(Collected data)
=== Begin Enclosure ===

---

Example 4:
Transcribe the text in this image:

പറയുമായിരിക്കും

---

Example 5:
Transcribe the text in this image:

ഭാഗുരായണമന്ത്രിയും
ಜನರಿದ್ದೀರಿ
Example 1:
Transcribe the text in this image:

=== End Enclosure ===

Reproduce the data shown above exactly.

---

Example 4:
Transcribe the text in this image:

പറയുമായിരിക്കും

---

Example 5:
Transcribe the text in this image:

ഭാഗുരായണമന്ത്രിയും
ಜನರಿದ್ದೀರಿ
Example 1:
Transcribe the text in this image:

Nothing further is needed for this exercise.